#### [THE TASK]
Please copy the material under this line exactly, keeping every line.

#### [SOURCE DATA]

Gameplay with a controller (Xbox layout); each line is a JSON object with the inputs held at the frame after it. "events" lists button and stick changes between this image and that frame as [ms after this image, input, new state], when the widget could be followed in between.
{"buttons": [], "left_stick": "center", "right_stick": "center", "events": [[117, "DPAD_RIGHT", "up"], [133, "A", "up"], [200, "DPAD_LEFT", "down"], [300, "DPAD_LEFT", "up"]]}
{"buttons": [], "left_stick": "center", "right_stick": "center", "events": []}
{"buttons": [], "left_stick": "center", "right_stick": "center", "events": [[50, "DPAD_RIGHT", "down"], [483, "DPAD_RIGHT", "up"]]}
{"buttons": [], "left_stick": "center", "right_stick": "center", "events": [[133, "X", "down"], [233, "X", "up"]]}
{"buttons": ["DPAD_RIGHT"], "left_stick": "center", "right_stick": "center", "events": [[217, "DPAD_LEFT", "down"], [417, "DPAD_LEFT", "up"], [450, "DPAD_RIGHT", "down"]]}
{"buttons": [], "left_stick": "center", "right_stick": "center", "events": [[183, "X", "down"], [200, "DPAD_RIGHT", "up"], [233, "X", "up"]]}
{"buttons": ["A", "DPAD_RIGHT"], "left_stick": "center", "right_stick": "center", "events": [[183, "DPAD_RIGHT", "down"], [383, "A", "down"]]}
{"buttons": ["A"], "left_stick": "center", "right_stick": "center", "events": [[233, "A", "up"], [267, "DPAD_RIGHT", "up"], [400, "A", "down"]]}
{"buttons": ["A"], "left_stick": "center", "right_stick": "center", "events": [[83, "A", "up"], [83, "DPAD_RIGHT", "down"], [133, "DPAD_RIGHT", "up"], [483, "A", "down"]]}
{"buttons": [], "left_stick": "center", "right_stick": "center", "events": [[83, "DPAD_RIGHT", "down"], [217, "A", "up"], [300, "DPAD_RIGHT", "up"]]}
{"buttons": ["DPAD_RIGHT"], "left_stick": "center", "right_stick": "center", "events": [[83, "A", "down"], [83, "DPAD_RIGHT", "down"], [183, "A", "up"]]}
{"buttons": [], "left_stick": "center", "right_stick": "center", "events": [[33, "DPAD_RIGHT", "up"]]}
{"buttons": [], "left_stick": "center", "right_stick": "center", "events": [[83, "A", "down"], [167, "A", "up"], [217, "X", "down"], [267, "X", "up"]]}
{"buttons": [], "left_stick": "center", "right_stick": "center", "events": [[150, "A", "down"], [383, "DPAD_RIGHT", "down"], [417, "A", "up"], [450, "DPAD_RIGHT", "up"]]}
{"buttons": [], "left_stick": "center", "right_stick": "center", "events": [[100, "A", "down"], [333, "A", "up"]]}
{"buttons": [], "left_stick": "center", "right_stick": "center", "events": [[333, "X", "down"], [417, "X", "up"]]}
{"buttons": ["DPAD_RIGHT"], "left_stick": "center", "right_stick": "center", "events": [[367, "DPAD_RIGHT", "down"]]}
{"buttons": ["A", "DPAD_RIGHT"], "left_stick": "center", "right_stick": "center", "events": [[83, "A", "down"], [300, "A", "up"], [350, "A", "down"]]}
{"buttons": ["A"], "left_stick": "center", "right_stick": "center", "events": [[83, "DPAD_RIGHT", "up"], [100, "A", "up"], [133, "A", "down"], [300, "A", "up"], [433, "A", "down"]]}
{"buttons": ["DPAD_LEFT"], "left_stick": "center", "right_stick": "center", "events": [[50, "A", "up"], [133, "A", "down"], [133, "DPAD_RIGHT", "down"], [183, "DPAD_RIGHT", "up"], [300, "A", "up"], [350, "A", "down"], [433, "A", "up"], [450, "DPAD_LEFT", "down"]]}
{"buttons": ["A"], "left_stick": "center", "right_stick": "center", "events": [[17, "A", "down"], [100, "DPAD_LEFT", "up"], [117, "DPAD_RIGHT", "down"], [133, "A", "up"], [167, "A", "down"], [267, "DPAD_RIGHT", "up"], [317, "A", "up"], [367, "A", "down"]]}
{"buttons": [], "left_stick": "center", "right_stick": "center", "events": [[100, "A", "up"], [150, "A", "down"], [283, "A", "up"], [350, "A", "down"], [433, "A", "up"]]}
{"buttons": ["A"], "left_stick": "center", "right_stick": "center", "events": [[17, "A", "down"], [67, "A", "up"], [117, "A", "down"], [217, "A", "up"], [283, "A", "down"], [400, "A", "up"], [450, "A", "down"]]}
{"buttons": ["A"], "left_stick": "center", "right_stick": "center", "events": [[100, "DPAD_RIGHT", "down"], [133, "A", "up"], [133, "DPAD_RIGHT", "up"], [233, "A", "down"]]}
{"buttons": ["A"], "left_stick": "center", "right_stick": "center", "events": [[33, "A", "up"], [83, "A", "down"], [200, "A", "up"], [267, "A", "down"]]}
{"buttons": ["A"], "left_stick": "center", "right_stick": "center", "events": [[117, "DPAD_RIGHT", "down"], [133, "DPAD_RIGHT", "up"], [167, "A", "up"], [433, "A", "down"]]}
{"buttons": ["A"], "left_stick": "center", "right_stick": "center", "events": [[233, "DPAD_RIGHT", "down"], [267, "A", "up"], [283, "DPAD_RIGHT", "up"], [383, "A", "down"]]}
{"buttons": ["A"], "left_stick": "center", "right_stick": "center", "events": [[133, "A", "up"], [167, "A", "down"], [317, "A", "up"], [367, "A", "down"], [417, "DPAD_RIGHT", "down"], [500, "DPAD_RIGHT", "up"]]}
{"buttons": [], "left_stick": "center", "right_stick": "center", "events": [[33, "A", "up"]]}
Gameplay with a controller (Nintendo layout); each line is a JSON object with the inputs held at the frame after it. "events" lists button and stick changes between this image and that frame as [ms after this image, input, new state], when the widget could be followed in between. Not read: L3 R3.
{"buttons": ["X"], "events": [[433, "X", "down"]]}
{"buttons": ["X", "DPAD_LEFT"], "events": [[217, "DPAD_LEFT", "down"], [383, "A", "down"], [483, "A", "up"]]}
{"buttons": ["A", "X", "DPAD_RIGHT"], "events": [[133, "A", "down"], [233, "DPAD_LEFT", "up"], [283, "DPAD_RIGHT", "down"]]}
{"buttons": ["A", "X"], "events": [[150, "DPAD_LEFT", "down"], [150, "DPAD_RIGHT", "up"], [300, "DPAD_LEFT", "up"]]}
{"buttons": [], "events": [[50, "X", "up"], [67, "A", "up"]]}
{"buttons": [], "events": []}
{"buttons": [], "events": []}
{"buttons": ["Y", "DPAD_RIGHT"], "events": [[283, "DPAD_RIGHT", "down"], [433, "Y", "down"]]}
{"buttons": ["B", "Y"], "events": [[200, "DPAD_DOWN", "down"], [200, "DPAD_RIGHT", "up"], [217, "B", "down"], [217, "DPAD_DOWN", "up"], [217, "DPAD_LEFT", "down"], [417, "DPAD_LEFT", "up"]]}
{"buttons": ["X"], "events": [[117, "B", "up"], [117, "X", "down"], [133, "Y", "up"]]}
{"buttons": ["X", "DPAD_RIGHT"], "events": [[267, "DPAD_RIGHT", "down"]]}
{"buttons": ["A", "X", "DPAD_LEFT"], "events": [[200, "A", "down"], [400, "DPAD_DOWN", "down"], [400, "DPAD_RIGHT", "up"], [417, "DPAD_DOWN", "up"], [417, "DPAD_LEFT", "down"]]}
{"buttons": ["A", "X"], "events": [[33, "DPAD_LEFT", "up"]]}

#### [COMPLETED EXERCISE]
Gameplay with a controller (Xbox layout); each line is a JSON object with the inputs held at the frame after it. "events" lists button and stick changes between this image and that frame as [ms after this image, input, new state], when the widget could be followed in between.
{"buttons": [], "left_stick": "center", "right_stick": "center", "events": [[117, "DPAD_RIGHT", "up"], [133, "A", "up"], [200, "DPAD_LEFT", "down"], [300, "DPAD_LEFT", "up"]]}
{"buttons": [], "left_stick": "center", "right_stick": "center", "events": []}
{"buttons": [], "left_stick": "center", "right_stick": "center", "events": [[50, "DPAD_RIGHT", "down"], [483, "DPAD_RIGHT", "up"]]}
{"buttons": [], "left_stick": "center", "right_stick": "center", "events": [[133, "X", "down"], [233, "X", "up"]]}
{"buttons": ["DPAD_RIGHT"], "left_stick": "center", "right_stick": "center", "events": [[217, "DPAD_LEFT", "down"], [417, "DPAD_LEFT", "up"], [450, "DPAD_RIGHT", "down"]]}
{"buttons": [], "left_stick": "center", "right_stick": "center", "events": [[183, "X", "down"], [200, "DPAD_RIGHT", "up"], [233, "X", "up"]]}
{"buttons": ["A", "DPAD_RIGHT"], "left_stick": "center", "right_stick": "center", "events": [[183, "DPAD_RIGHT", "down"], [383, "A", "down"]]}
{"buttons": ["A"], "left_stick": "center", "right_stick": "center", "events": [[233, "A", "up"], [267, "DPAD_RIGHT", "up"], [400, "A", "down"]]}
{"buttons": ["A"], "left_stick": "center", "right_stick": "center", "events": [[83, "A", "up"], [83, "DPAD_RIGHT", "down"], [133, "DPAD_RIGHT", "up"], [483, "A", "down"]]}
{"buttons": [], "left_stick": "center", "right_stick": "center", "events": [[83, "DPAD_RIGHT", "down"], [217, "A", "up"], [300, "DPAD_RIGHT", "up"]]}
{"buttons": ["DPAD_RIGHT"], "left_stick": "center", "right_stick": "center", "events": [[83, "A", "down"], [83, "DPAD_RIGHT", "down"], [183, "A", "up"]]}
{"buttons": [], "left_stick": "center", "right_stick": "center", "events": [[33, "DPAD_RIGHT", "up"]]}
{"buttons": [], "left_stick": "center", "right_stick": "center", "events": [[83, "A", "down"], [167, "A", "up"], [217, "X", "down"], [267, "X", "up"]]}
{"buttons": [], "left_stick": "center", "right_stick": "center", "events": [[150, "A", "down"], [383, "DPAD_RIGHT", "down"], [417, "A", "up"], [450, "DPAD_RIGHT", "up"]]}
{"buttons": [], "left_stick": "center", "right_stick": "center", "events": [[100, "A", "down"], [333, "A", "up"]]}
{"buttons": [], "left_stick": "center", "right_stick": "center", "events": [[333, "X", "down"], [417, "X", "up"]]}
{"buttons": ["DPAD_RIGHT"], "left_stick": "center", "right_stick": "center", "events": [[367, "DPAD_RIGHT", "down"]]}
{"buttons": ["A", "DPAD_RIGHT"], "left_stick": "center", "right_stick": "center", "events": [[83, "A", "down"], [300, "A", "up"], [350, "A", "down"]]}
{"buttons": ["A"], "left_stick": "center", "right_stick": "center", "events": [[83, "DPAD_RIGHT", "up"], [100, "A", "up"], [133, "A", "down"], [300, "A", "up"], [433, "A", "down"]]}
{"buttons": ["DPAD_LEFT"], "left_stick": "center", "right_stick": "center", "events": [[50, "A", "up"], [133, "A", "down"], [133, "DPAD_RIGHT", "down"], [183, "DPAD_RIGHT", "up"], [300, "A", "up"], [350, "A", "down"], [433, "A", "up"], [450, "DPAD_LEFT", "down"]]}
{"buttons": ["A"], "left_stick": "center", "right_stick": "center", "events": [[17, "A", "down"], [100, "DPAD_LEFT", "up"], [117, "DPAD_RIGHT", "down"], [133, "A", "up"], [167, "A", "down"], [267, "DPAD_RIGHT", "up"], [317, "A", "up"], [367, "A", "down"]]}
{"buttons": [], "left_stick": "center", "right_stick": "center", "events": [[100, "A", "up"], [150, "A", "down"], [283, "A", "up"], [350, "A", "down"], [433, "A", "up"]]}
{"buttons": ["A"], "left_stick": "center", "right_stick": "center", "events": [[17, "A", "down"], [67, "A", "up"], [117, "A", "down"], [217, "A", "up"], [283, "A", "down"], [400, "A", "up"], [450, "A", "down"]]}
{"buttons": ["A"], "left_stick": "center", "right_stick": "center", "events": [[100, "DPAD_RIGHT", "down"], [133, "A", "up"], [133, "DPAD_RIGHT", "up"], [233, "A", "down"]]}
{"buttons": ["A"], "left_stick": "center", "right_stick": "center", "events": [[33, "A", "up"], [83, "A", "down"], [200, "A", "up"], [267, "A", "down"]]}
{"buttons": ["A"], "left_stick": "center", "right_stick": "center", "events": [[117, "DPAD_RIGHT", "down"], [133, "DPAD_RIGHT", "up"], [167, "A", "up"], [433, "A", "down"]]}
{"buttons": ["A"], "left_stick": "center", "right_stick": "center", "events": [[233, "DPAD_RIGHT", "down"], [267, "A", "up"], [283, "DPAD_RIGHT", "up"], [383, "A", "down"]]}
{"buttons": ["A"], "left_stick": "center", "right_stick": "center", "events": [[133, "A", "up"], [167, "A", "down"], [317, "A", "up"], [367, "A", "down"], [417, "DPAD_RIGHT", "down"], [500, "DPAD_RIGHT", "up"]]}
{"buttons": [], "left_stick": "center", "right_stick": "center", "events": [[33, "A", "up"]]}
Gameplay with a controller (Nintendo layout); each line is a JSON object with the inputs held at the frame after it. "events" lists button and stick changes between this image and that frame as [ms after this image, input, new state], when the widget could be followed in between. Not read: L3 R3.
{"buttons": ["X"], "events": [[433, "X", "down"]]}
{"buttons": ["X", "DPAD_LEFT"], "events": [[217, "DPAD_LEFT", "down"], [383, "A", "down"], [483, "A", "up"]]}
{"buttons": ["A", "X", "DPAD_RIGHT"], "events": [[133, "A", "down"], [233, "DPAD_LEFT", "up"], [283, "DPAD_RIGHT", "down"]]}
{"buttons": ["A", "X"], "events": [[150, "DPAD_LEFT", "down"], [150, "DPAD_RIGHT", "up"], [300, "DPAD_LEFT", "up"]]}
{"buttons": [], "events": [[50, "X", "up"], [67, "A", "up"]]}
{"buttons": [], "events": []}
{"buttons": [], "events": []}
{"buttons": ["Y", "DPAD_RIGHT"], "events": [[283, "DPAD_RIGHT", "down"], [433, "Y", "down"]]}
{"buttons": ["B", "Y"], "events": [[200, "DPAD_DOWN", "down"], [200, "DPAD_RIGHT", "up"], [217, "B", "down"], [217, "DPAD_DOWN", "up"], [217, "DPAD_LEFT", "down"], [417, "DPAD_LEFT", "up"]]}
{"buttons": ["X"], "events": [[117, "B", "up"], [117, "X", "down"], [133, "Y", "up"]]}
{"buttons": ["X", "DPAD_RIGHT"], "events": [[267, "DPAD_RIGHT", "down"]]}
{"buttons": ["A", "X", "DPAD_LEFT"], "events": [[200, "A", "down"], [400, "DPAD_DOWN", "down"], [400, "DPAD_RIGHT", "up"], [417, "DPAD_DOWN", "up"], [417, "DPAD_LEFT", "down"]]}
{"buttons": ["A", "X"], "events": [[33, "DPAD_LEFT", "up"]]}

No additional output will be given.